Nous espérons que ces affaires conjointes concernant le TSO prolongeront les réussites que nous avons déjà marquées dans cette région. Par exemple, notre soutien technique dans l’affaire dénonçant la détention arbitraire du militant russe Denis Matveev a conduit à une décision phare. Pour la première fois de l’histoire judiciaire russe, la Cour constitutionnelle a reconnu que le Groupe de travail des Nations Unies sur la détention arbitraire devrait jouir du même respect que les agences onusiennes créées en vertu de traités internationaux sur les droits humains. Puisque ce Groupe de travail a conclu que l’arrestation et l’emprisonnement de Denis violaient le Pacte international relatif aux droits civils et politiques, les autorités russes sont à présent tenues de revoir le cas à la lumière de ces nouvelles circonstances. Avec ses partenaires locaux, le Réseau juridique dépose l’affaire devant les tribunaux russes pour reconsidération.
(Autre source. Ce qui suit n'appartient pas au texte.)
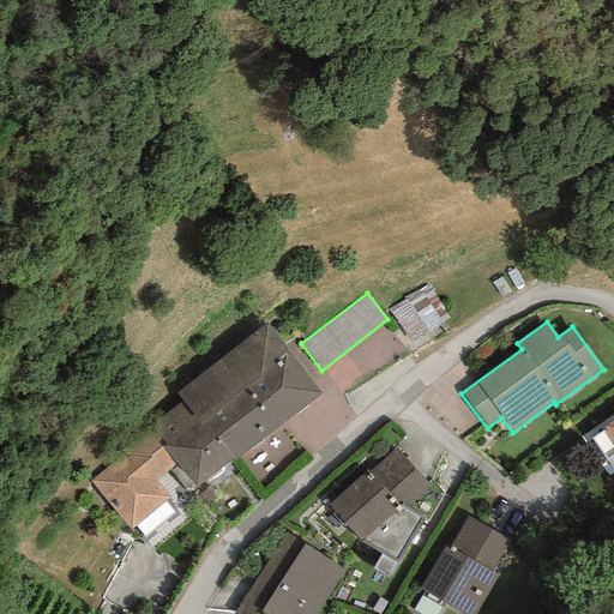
[(182,401),(230,463),(320,392),(265,323),(176,393),(182,401)]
Une autre victoire phare a été marquée, devant le Comité des droits de l’homme des Nations Unies, auprès duquel nous travaillons depuis 2011 aux côtés d’activistes de la Russie et de l’Ukraine. En avril 2015, le Comité a publié son premier document officiel faisant mention explicite des droits humains des personnes qui consomment des drogues en Russie et leur reconnaissant la protection du Pacte international relatif aux droits civils et politiques. Cette réalisation soutient notre travail dans la région et ouvre la voie à la soumission d’autres affaires stratégiques au Comité par les États de la région qui ne sont pas du ressort de la Cour européenne (par exemple, les pays d’Asie centrale).
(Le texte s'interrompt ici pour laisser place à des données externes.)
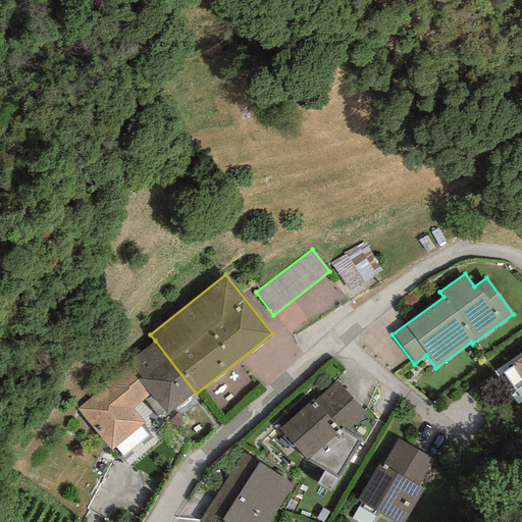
[(196,394),(155,341),(126,363),(167,416),(196,394)]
Bien que notre travail en cours en Russie suive une approche centrée sur les personnes, en matière de politiques sur les drogues, nous prévoyons mobiliser ces réussites au service de réformes globales, plus générales, par le biais, en 2016, de la Session extraordinaire de l’Assemblée générale de l’ONU sur les drogues. (Pour plus d’information, consultez ce bref document d’information au sujet de l’UNGASS et des raisons pour lesquelles il s’agit d’un tournant; et lisez sur la nécessité de réformes, à www.StoptheHarm.org.)
Restez à l’affût d’autres nouvelles, sur la suite de notre travail avec nos partenaires en Russie – et autour du monde – pour que des politiques fondées sur des données probantes soient une priorité et pour qu’elles protègent la santé et les droits humains des personnes qui consomment des drogues.